Council to tackle official declarations of assets as its first task.
THE government on Tuesday revealed all 11 members of the National Anticorruption Council (NACC) during an inaugural meeting that included the naming of a chairman and deputy chairman.
The NACC – one of two bodies established by the new Anticorruption Law passed by the National Assembly in March – is responsible for framing the government’s anticorruption strategy, and will report directly to Prime Minister Hun Sen.
During a press conference shortly after being elected NACC chairman, Top Sam, a former member of the Constitutional Council, said the public “had a right” to be sceptical about the potential effectiveness of the body, but emphasised the need to withhold judgment and allow the members to go about their work.

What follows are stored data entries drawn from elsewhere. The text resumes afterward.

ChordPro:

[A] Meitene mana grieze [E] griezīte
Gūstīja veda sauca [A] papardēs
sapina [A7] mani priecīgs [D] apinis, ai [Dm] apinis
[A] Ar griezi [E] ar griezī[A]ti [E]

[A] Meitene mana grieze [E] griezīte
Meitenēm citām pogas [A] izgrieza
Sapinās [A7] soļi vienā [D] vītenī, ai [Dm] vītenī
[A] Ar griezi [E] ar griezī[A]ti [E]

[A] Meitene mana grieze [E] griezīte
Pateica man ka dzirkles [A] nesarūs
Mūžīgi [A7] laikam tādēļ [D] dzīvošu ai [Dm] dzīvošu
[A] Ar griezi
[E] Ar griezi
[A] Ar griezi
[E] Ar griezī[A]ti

“The members of the NACC must enforce the law,” he said.
The appointment of Top Sam and Prak Sok, also a former Constitutional Council member, to the NACC was announced last week when they were selected, respectively, by the National Assembly and the Senate.
On Tuesday, Prak Sok was elected to serve as deputy chairman of the body.
Om Yentieng, a senior adviser to the prime minister and chairman of the government-run Cambodian Human Rights Committee, automatically became a member of the NACC when Prime Minister Hun Sen appointed him chairman of the Anticorruption Unit. That appointment was announced late last month.
Om Yentieng said Tuesday that investigations of the asset declarations of government officials will be the commission’s first priority.
He added that he believes the NACC’s efforts to combat corruption will be successful.
“We believe it can reduce corruption a lot,” he said.
Seven of the remaining eight NACC members announced Tuesday – Uth Chhorn, Chiv Keng, Keo Remy, Som Kim Sour, Heng Vong Bunchhat, Suy Mong Leang and Chan Tany – were appointed to the body by government institutions, and Kuy Sophal was selected by King Norodom Sihamoni.
Opposition Sam Rainsy Party spokesman Yim Sovann noted that most of the NACC members are also members of the Cambodian People’s Party – a factor that he said could potentially hinder their efforts to expose graft.
“We have very little hope,” he said. “Most of the corrupters are in the Council of Ministers, or [elsewhere] in the government. Will the NACC dare to take action?”